Reading passage:
A glimpse of Redriff in Rotherhithe

Travelling by river in the 1660s was just part of life – often the only way of getting around London and the surrounding areas. Pepys usually simply notes his journeys, if he mentions them at all. But occasionally there were difficulties. On December 27 1665, Pepys dined with Sir W Warren at the Pope’s Head … and thence to the goldsmiths, I to examine the state of my matters there too, and so with him to my house, but my wife was gone abroad to Mrs Mercer’s, so we took boat, and it being darke and the thaw having broke the ice, but not carried it quite away, the boat did pass through so much of it all along, and that with the crackling and noise that it made me fearfull indeed. So I forced the watermen to land us on the Redriffe side, and so walked together till Sir W Warren and I parted near his house and thence I walked quite over the fields home by light of linke, one of my watermen carrying it, and I reading by the light of it, it being a very fine, clear, dry night.

What to do:
(A) Translate this sentence from the passage about Pepys and Redriff into French: "But occasionally there were difficulties."
(B) Using the passage about Pepys and Redriff, answer these questions:
(i) On what date did Pepys dine with Sir W Warren at the Pope's Head?
(ii) Where had Pepys's wife gone when he reached his house?
(iii) Who carried the link as Pepys walked home over the fields?
(C) Continue the passage about Pepys and Redriff from its last sentence.

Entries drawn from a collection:
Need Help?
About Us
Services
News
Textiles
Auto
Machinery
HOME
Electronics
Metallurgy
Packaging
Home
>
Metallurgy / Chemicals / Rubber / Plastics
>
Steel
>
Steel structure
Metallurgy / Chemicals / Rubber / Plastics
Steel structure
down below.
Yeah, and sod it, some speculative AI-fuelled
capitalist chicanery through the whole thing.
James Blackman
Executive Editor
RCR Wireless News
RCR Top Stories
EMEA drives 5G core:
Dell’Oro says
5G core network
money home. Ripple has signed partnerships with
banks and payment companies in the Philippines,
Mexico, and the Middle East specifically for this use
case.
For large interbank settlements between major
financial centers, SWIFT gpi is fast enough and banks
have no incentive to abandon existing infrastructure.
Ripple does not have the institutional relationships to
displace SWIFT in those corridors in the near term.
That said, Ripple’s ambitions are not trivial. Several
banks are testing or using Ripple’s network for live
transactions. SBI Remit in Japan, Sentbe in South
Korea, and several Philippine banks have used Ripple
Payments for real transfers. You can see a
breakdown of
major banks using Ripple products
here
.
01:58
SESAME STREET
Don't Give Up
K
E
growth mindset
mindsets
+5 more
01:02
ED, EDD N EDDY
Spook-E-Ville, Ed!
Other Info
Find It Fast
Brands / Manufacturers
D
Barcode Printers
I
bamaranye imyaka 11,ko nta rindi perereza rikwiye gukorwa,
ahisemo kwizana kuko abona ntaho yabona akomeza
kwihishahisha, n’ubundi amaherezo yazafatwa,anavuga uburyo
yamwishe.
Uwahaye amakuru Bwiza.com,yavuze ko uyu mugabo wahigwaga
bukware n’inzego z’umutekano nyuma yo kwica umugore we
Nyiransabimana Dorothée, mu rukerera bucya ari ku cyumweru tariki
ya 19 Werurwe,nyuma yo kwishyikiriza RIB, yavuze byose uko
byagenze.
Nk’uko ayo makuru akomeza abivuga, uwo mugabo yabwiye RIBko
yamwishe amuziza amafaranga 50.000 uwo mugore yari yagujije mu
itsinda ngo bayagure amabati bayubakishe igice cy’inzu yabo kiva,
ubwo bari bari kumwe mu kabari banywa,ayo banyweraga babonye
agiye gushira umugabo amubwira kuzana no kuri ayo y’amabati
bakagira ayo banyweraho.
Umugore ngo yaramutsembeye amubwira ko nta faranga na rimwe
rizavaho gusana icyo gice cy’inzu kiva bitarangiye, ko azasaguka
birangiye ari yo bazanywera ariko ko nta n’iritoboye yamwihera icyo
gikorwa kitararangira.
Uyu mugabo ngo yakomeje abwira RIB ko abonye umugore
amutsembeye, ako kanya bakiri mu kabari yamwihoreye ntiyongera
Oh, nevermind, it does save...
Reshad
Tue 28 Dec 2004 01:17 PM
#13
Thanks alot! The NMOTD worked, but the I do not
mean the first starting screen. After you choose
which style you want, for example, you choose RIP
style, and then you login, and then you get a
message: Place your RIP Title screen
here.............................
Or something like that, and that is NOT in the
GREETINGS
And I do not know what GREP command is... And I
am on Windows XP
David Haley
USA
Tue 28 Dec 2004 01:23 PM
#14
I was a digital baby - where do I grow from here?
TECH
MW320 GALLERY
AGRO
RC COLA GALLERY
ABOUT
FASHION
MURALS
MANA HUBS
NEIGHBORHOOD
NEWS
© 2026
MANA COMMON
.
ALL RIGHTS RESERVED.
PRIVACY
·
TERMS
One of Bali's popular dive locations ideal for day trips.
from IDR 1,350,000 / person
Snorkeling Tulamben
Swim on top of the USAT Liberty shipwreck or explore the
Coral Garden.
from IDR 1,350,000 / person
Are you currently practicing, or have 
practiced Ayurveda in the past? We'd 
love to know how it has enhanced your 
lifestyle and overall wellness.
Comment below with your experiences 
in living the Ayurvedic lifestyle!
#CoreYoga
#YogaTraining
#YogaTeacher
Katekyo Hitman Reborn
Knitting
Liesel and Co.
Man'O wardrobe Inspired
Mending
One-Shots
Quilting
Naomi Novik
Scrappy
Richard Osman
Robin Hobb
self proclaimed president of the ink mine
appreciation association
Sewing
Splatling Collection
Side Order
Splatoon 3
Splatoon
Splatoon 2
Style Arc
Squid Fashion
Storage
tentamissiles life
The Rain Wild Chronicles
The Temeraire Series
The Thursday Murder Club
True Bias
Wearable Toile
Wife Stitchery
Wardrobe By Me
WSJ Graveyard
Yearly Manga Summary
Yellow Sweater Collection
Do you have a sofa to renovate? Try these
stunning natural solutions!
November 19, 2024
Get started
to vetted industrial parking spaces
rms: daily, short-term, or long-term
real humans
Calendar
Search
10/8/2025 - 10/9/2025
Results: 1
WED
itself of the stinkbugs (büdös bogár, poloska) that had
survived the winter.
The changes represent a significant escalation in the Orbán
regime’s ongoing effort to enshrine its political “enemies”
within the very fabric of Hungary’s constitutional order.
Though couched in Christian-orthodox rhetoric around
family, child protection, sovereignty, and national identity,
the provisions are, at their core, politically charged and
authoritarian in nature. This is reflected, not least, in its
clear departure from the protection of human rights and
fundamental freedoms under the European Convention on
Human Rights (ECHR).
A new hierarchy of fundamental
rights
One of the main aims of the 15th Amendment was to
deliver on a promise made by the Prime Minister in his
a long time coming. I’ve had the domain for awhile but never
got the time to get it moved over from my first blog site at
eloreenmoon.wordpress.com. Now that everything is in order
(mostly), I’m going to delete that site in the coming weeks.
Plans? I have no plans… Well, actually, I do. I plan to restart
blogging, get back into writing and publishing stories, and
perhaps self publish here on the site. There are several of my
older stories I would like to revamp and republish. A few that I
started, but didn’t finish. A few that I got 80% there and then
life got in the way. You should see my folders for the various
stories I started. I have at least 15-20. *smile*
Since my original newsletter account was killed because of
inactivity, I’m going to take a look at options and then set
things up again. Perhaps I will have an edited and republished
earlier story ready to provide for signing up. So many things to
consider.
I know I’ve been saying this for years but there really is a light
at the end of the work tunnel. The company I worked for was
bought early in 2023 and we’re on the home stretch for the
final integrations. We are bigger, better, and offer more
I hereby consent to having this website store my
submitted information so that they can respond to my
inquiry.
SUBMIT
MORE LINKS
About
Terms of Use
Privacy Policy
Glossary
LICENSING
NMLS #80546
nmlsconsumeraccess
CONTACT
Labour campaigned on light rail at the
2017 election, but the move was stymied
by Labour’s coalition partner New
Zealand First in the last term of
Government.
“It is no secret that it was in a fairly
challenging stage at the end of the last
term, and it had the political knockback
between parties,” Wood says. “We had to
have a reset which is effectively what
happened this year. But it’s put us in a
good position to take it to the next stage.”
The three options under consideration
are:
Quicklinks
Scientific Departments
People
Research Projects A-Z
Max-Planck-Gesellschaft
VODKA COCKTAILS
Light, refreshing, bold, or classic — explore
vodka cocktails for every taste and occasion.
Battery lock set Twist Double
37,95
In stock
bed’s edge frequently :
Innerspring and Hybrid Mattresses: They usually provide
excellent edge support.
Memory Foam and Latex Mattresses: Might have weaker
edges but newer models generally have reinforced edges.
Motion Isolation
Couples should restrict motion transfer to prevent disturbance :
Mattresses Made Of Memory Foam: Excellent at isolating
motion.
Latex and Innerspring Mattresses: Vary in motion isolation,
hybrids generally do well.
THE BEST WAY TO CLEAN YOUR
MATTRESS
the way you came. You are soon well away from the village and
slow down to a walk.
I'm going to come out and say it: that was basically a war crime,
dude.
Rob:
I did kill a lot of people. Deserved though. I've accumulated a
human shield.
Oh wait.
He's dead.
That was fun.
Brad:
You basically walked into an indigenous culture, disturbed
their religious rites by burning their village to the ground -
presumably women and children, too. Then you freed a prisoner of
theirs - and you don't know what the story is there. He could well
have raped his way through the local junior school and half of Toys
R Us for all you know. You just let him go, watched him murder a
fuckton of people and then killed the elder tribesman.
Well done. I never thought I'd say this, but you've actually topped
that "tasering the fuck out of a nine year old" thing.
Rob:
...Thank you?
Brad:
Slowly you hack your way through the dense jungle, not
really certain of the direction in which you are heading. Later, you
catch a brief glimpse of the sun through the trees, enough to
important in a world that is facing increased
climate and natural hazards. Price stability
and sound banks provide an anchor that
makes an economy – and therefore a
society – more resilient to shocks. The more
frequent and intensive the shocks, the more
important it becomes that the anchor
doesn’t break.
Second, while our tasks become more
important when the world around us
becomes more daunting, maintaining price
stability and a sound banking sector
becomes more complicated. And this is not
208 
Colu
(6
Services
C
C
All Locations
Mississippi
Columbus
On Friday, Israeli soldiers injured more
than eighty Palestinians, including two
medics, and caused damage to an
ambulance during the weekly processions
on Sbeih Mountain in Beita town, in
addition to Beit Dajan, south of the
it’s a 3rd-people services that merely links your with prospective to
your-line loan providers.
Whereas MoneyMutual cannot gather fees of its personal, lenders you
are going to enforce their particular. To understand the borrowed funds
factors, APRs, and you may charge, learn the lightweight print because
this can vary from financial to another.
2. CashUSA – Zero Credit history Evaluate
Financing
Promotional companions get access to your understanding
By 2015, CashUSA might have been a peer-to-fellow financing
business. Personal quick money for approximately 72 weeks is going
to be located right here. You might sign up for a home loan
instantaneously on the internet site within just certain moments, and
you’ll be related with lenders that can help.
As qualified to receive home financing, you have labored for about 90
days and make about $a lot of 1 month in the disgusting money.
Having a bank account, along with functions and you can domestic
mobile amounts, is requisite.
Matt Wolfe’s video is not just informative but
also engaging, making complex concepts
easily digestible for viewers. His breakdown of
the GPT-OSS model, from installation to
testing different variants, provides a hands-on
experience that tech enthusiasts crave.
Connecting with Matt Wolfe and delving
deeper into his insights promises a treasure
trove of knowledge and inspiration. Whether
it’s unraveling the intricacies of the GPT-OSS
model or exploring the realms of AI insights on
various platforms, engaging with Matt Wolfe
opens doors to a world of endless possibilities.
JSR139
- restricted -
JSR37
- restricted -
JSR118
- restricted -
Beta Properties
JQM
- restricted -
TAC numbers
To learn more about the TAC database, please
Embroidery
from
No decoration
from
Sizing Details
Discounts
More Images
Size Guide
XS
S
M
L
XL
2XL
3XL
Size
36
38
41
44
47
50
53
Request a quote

Written responses:
(A) Mais il y avait parfois des difficultés.

(B)
(i) December 27 1665
(ii) To Mrs Mercer's
(iii) One of his watermen

(C)
Redriffe Mud

Looking up towards Lower Pool and the Redriff Mud from Nelson Wharf

According to Pepys’s London: Everyday Life in London 1650-1703 by Stephen Porter, in very cold winters the Thames above London Bridge froze over. The gaps between the bridge piers, or starlings, were so narrow that they restricted the flow of water through them, creating relatively still water upstream … The river above the bridge froze over in six winters during the second half of the century. When it froze really hard fairs were held on the ice, such as during the severe winter of 1684, the worst of the century, when the Thames could be crossed by pedestrians for seven weeks between 2 January and 20 February.

Pepys’ crossing point below London Bridge was not frozen solid, but on that December evening the sound of the ice cracking at Rotherhithe was sufficiently frightening to make him want to get off the river as quickly as possible.

Thames Quilt Panel Two - joined

Lower Pool section, work in progress on the Thames Quilt, March 2016

The pictures of ice and darkness conjured by Pepys are very vivid – you can almost hear the ice cracking as you read his diary – and when I came to the Lower Pool in my quilt, I knew his experience had to be included. I quilted him in with the words Pepys took boat but was afeared of the cracking ice at Redriffe.

I like to think of him reaching the Rotherhithe shore in relief, then reading his book by the glow of a waterman’s light as he walked for the rest of his journey on a freezing cold night.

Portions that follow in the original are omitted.